May 6, 2012

Vegetable Korma



Vegetables Korma
A delicious korma, made of mixed vegetables, Indian spices and creamy coconut gravy. Best with Rotis / Pulao / Rice / Pooris/ Kerala parotta
Serves: 3
Ingredients
1, For chilli paste:
4 green chillies (big size 2 or medium size 4)
½ - inch piece ginger, chopped
6 cloves garlic, chopped
Transfer above ingredients in a small mixer bowl and make a rough paste without adding water (or use a mortar and pestle to make rough paste). Keep aside.
2, For coconut paste:
4 tablespoon grated coconut (or 60 g)
1 ½ teaspoon khus khus (poppy seeds)
6 cashew nuts (or 12 cashew nut splits
50 ml (1/4 cup) water
Soak cashew nuts and poppy seeds in 50 ml water for 1 hour and make a smooth paste (with soaking water) in a mixer with grated coconut. Keep aside.
3, Final stage:
Ingredients
1 tablespoon oil
3 cloves
3 cardamoms
3 cinnamon sticks (1 – inch size)
1 small bay leaf
1 onion, chopped
Green chilli – ginger – garlic paste
1 ½ teaspoon coriander powder
¼ teaspoon (or 2 pinches) turmeric powder
3 small size carrot, cubed (1/4 – inch cubes)
8 French beans, cubed (1/4 – inch cubes)
1 potato, cubed (1/4 – inch cubes) (or any vegetables of your choice like cauliflower, green peas…)
¾ teaspoon salt (or to taste)
1 cup (200 ml) water
Coconut paste
Extra 50 ml water
2 teaspoon chopped coriander leaves
Method
Dilute coriander powder and turmeric powder in 2 teaspoons of water and keep aside.
Heat oil in a pan / kadai.
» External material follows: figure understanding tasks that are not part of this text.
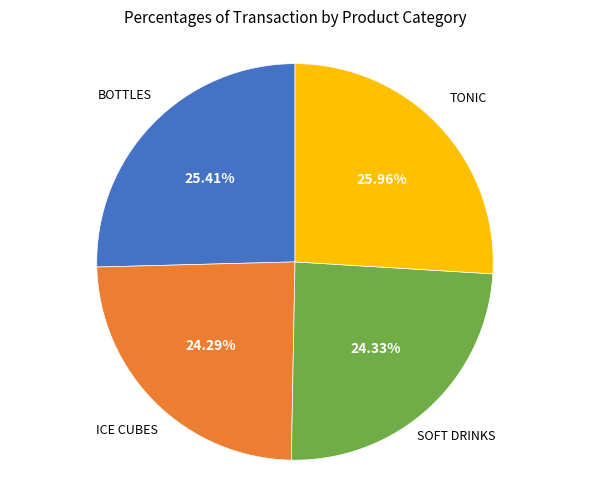

Does any single category account for the majority?

No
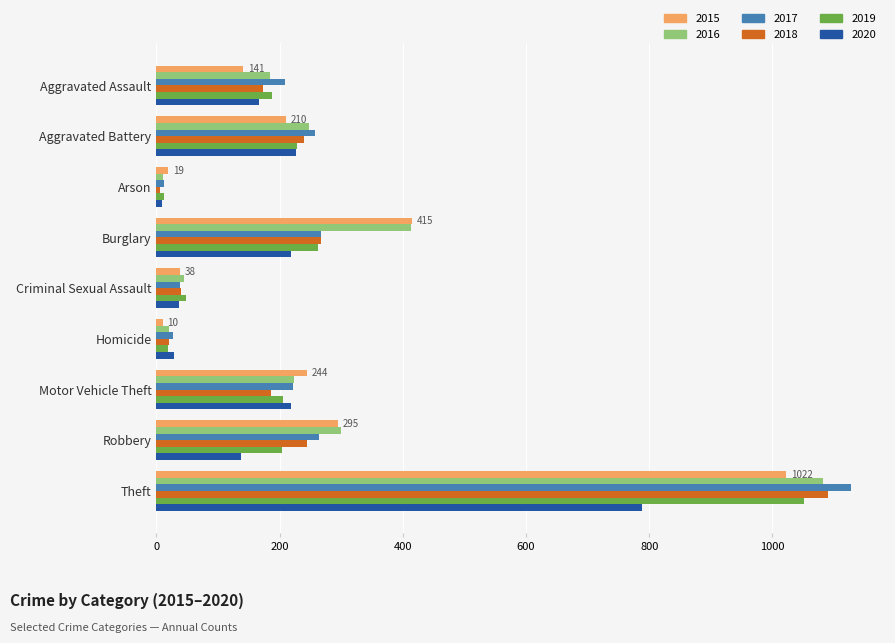

The value of 2018 at Aggravated Assault is 53. True or false?

False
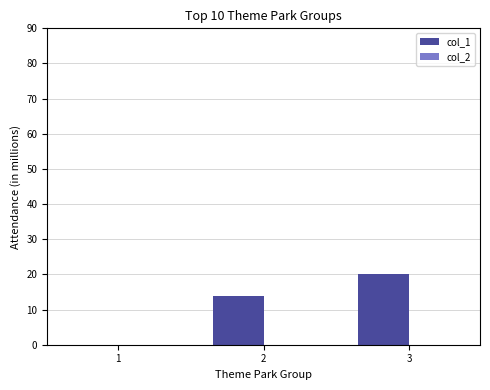

Reading right to left, transcribe all the data shown in this chart.

3=20	2=14	1=0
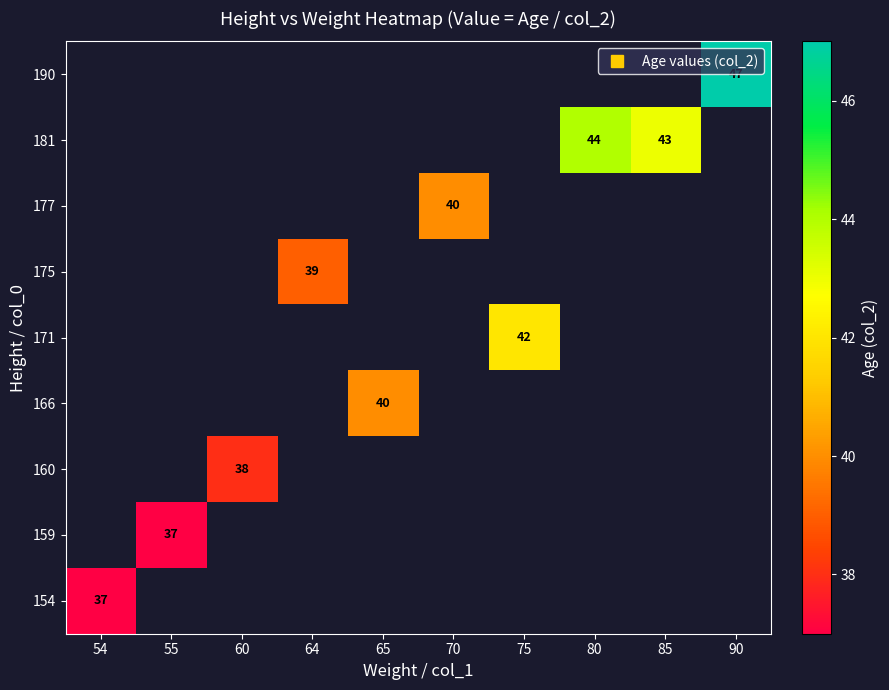

Is the value of 154 at 85 greater than the value of 159 at 60?

No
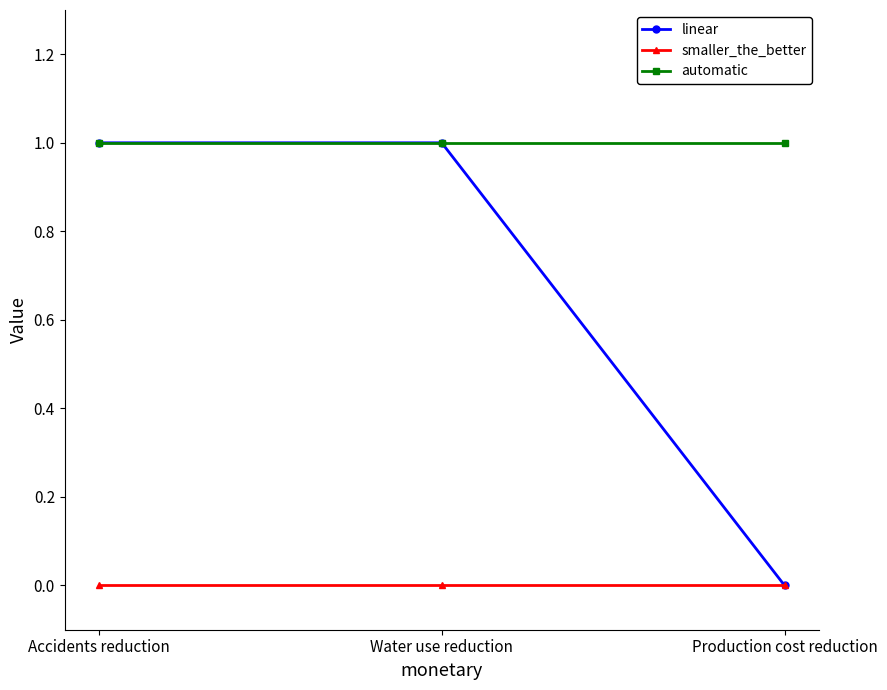

True or false: linear has a value of -1 at Production cost reduction.

False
Add cloves, cardamom, cinnamon stick and bay leaf. Fry on a low heat for 2 – 3 minutes until fragrant.
Add chopped onion and fry until light golden color on a medium to low heat.
Add green chilli – ginger – garlic paste. Stir on a low heat for 3 minutes until the raw smell goes.
Add diluted coriander – turmeric powder mix. Stir well for 2 – 3 minutes until well combined.
Add cubed vegetables, 1 cup water and salt to taste. Mix all the ingredients well. Cover with a tight lid and cook on a medium to low heat for 12 -1 5 minutes until done / vegetables cooked.
At this stage, add coconut paste, adjust the consistency of the gravy with extra 50 ml / ¼ cup water if required (but not more than 50 ml.It won’t taste good if the gravy is too thin) and adjust salt to taste if required. Mix well nicely and cook on a low heat for 5 minutes. Sprinkle chopped coriander leaves and serve with rotis / pulao / ghee rice / poori

3 comments:

Niv said...

Looks yummy!cant wait to try your recipe Niya...

Shyam Iyer said...

Recipe most simple as compared to a few ones i reviewed. Thanks, very helpful- keep posting more...

Shyam Iyer said...

Recipe very simply explained as compared to many others i reviewed. Keep posting; thanks, nicely explained.